Technical artifacts (library prep, index hopping, low complexity)

At extremely low tumor fractions, contamination and artifacts can dominate. Mitigation includes UMIs/consensus reads where relevant, negative controls per batch, spike-in standards, contamination monitoring, and conservative calling threshoMCED feasiblds15,23.

Model miscalibration in low-prevalence settings

Even with excellent specificity, PPV collapses when disease prevalence is low. This is not a “model failure” so much as a base-rate reality. Implementation needs calibrated risk reporting and preplanned confirmatory pathways (imaging, repeat testing) to prevent unnecessary invasive procedures.

How ctDNA should integrate with LDCT

A near-term, clinically plausible role is not replacing LDCT but improving nodule management and reducing avoidable downstream interventions. Practical integration models include:

Reflex testing for indeterminate nodules (LDCT-positive, unclear malignancy)

A blood test with high specificity can prioritize higher-risk nodules for PET-CT/biopsy while supporting surveillance for lower-risk nodules, potentially reducing invasive procedures and anxiety.

Risk-model augmentation (pre-test probability + ctDNA score)

Combine clinical risk calculators (age, smoking history, emphysema, nodule size/morphology) with ctDNA scores to produce calibrated post-test probabilities and decision thresholds aligned to guideline-recommended actions.

Interval testing strategy

In high-risk individuals with negative LDCT but persistently elevated molecular risk, consider earlier repeat imaging rather than immediate invasive workup—this is where tissue-of-origin accuracy and repeat-test reliability become critical.

MCED feasibility studies illustrate the operational challenges of returning results (confirmatory workups, time-to-resolution, false positive management), which are directly relevant when designing lung-specific ctDNA + LDCT pathways1,5,29.

Cost-effectiveness: what actually determines value

Health-economic value is dominated by three parameters: test price, specificity, and downstream utilization (imaging/biopsies triggered by positives). For lung cancer specifically, cost-effectiveness improves if ctDNA meaningfully reduces unnecessary procedures from LDCT false positives or improves adherence by offering a less invasive adjunct that increases screening uptake. However, if a blood test increases follow-up imaging without improving early-stage detection or outcomes, it can increase cost and harm. Economic models therefore need to be paired with implementation trials that measure not just diagnostic performance, but downstream actions and patient-centered outcomes30.

Equity considerations

Equity risks are substantial: high-cost sequencing tests could preferentially benefit insured or urban populations, widening mortality gaps. In addition, models trained in narrow cohorts may underperform in underrepresented groups if baseline cfDNA profiles differ by comorbidities, exposures, or clinical access patterns. Concrete steps to address this include (i) diverse recruitment by design (race/ethnicity, sex, geography, comorbidity burden), (ii) transparent subgroup reporting, (iii) calibration checks across sites, and (iv) low-cost assay variants (e.g., targeted methylation qPCR panels) evaluated head-to-head against sequencing approaches for specific use cases like nodule triage29,30.

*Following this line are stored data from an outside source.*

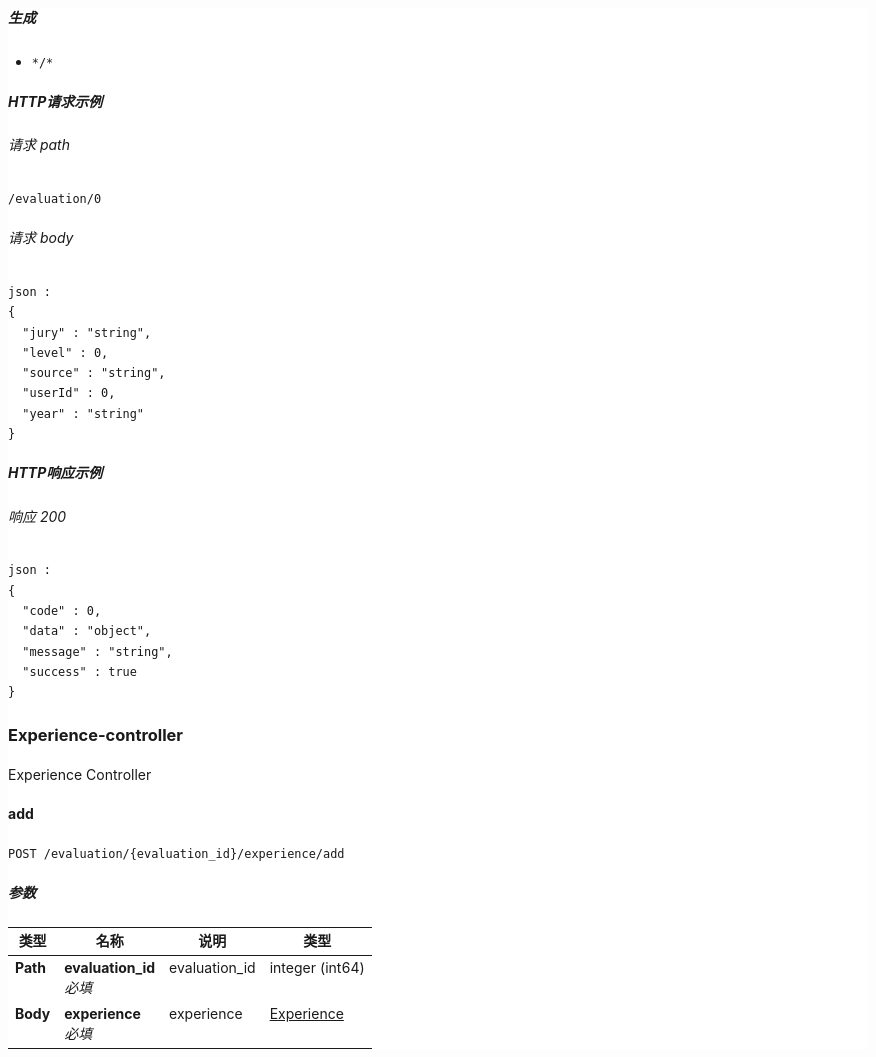 
##### 生成

* `*/*`


##### HTTP请求示例

###### 请求 path
```
/evaluation/0
```


###### 请求 body
```
json :
{
  "jury" : "string",
  "level" : 0,
  "source" : "string",
  "userId" : 0,
  "year" : "string"
}
```


##### HTTP响应示例

###### 响应 200
```
json :
{
  "code" : 0,
  "data" : "object",
  "message" : "string",
  "success" : true
}
```


<a name="experience-controller_resource"></a>
### Experience-controller
Experience Controller


<a name="addusingpost_5"></a>
#### add
```
POST /evaluation/{evaluation_id}/experience/add
```


##### 参数

|类型|名称|说明|类型|
|---|---|---|---|
|**Path**|**evaluation_id**  <br>*必填*|evaluation_id|integer (int64)|
|**Body**|**experience**  <br>*必填*|experience|[Experience](#experience)|
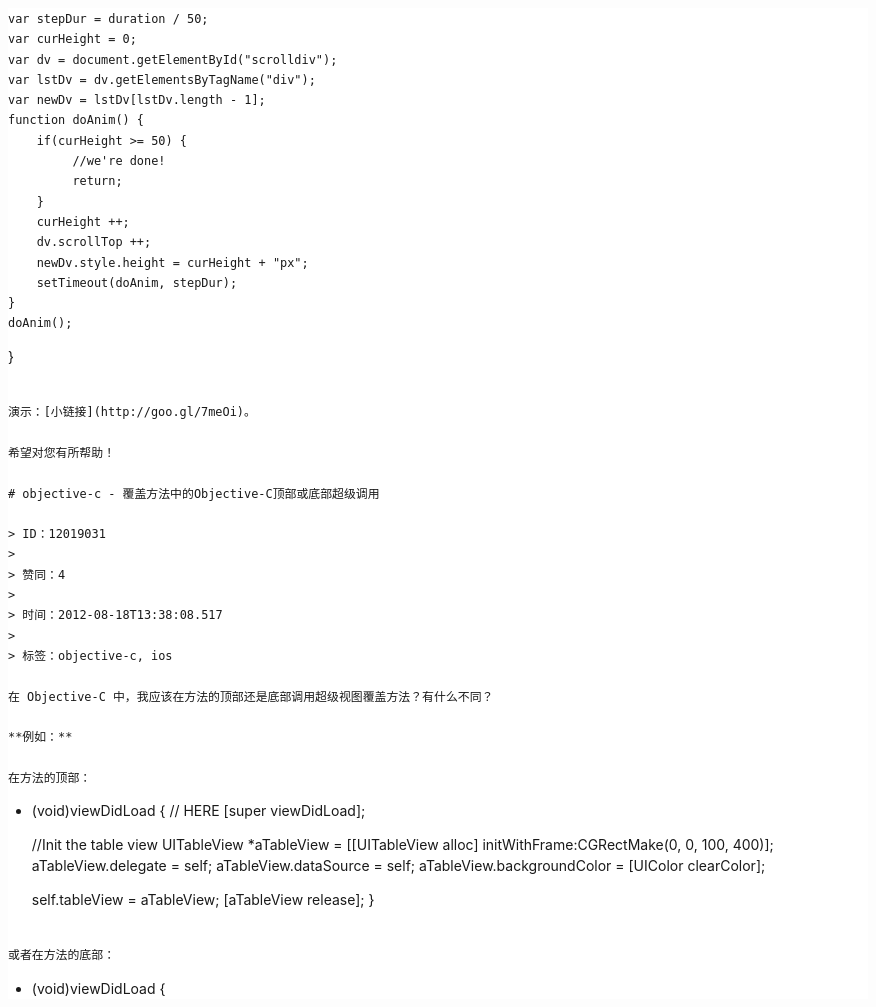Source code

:     var stepDur = duration / 50;
    var curHeight = 0;
    var dv = document.getElementById("scrolldiv");
    var lstDv = dv.getElementsByTagName("div");
    var newDv = lstDv[lstDv.length - 1];
    function doAnim() {
        if(curHeight >= 50) {
             //we're done!
             return;
        }
        curHeight ++;
        dv.scrollTop ++;
        newDv.style.height = curHeight + "px";
        setTimeout(doAnim, stepDur);
    }
    doAnim();
} 
```

演示：[小链接](http://goo.gl/7meOi)。

希望对您有所帮助！

# objective-c - 覆盖方法中的Objective-C顶部或底部超级调用

> ID：12019031
> 
> 赞同：4
> 
> 时间：2012-08-18T13:38:08.517
> 
> 标签：objective-c, ios

在 Objective-C 中，我应该在方法的顶部还是底部调用超级视图覆盖方法？有什么不同？

**例如：**

在方法的顶部：

```
 - (void)viewDidLoad {
// HERE
     [super viewDidLoad];

     //Init the table view
     UITableView *aTableView = [[UITableView alloc] initWithFrame:CGRectMake(0, 0, 100, 400)];
     aTableView.delegate = self;
     aTableView.dataSource = self;
     aTableView.backgroundColor = [UIColor clearColor];

     self.tableView = aTableView;
     [aTableView release];
 } 
```

或者在方法的底部：

```
- (void)viewDidLoad {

Future Directions and Research Recommendations

Future research priorities include: (1) large prospective screening trials; (2) head-to-head comparisons and external validation of multi-omic models; (3) improved tissue-of-origin localization with reference methylation atlases; (4) strategies for low-shedding tumors; (5) standardization efforts using reference materials; and (6) health-economic and implementation studies focused on uptake, equity, and downstream outcomes23,30.

Conclusion

In conclusion, ctDNA-based assays have made remarkable strides and may ultimately complement LDCT to improve early lung cancer detection. However, routine adoption is premature without prospective evidence demonstrating improved clinical outcomes and acceptable harm/benefit trade-offs. Continued technical innovation, rigorous validation, and thoughtful integration into clinical pathways will be essential2,4,26,22,30.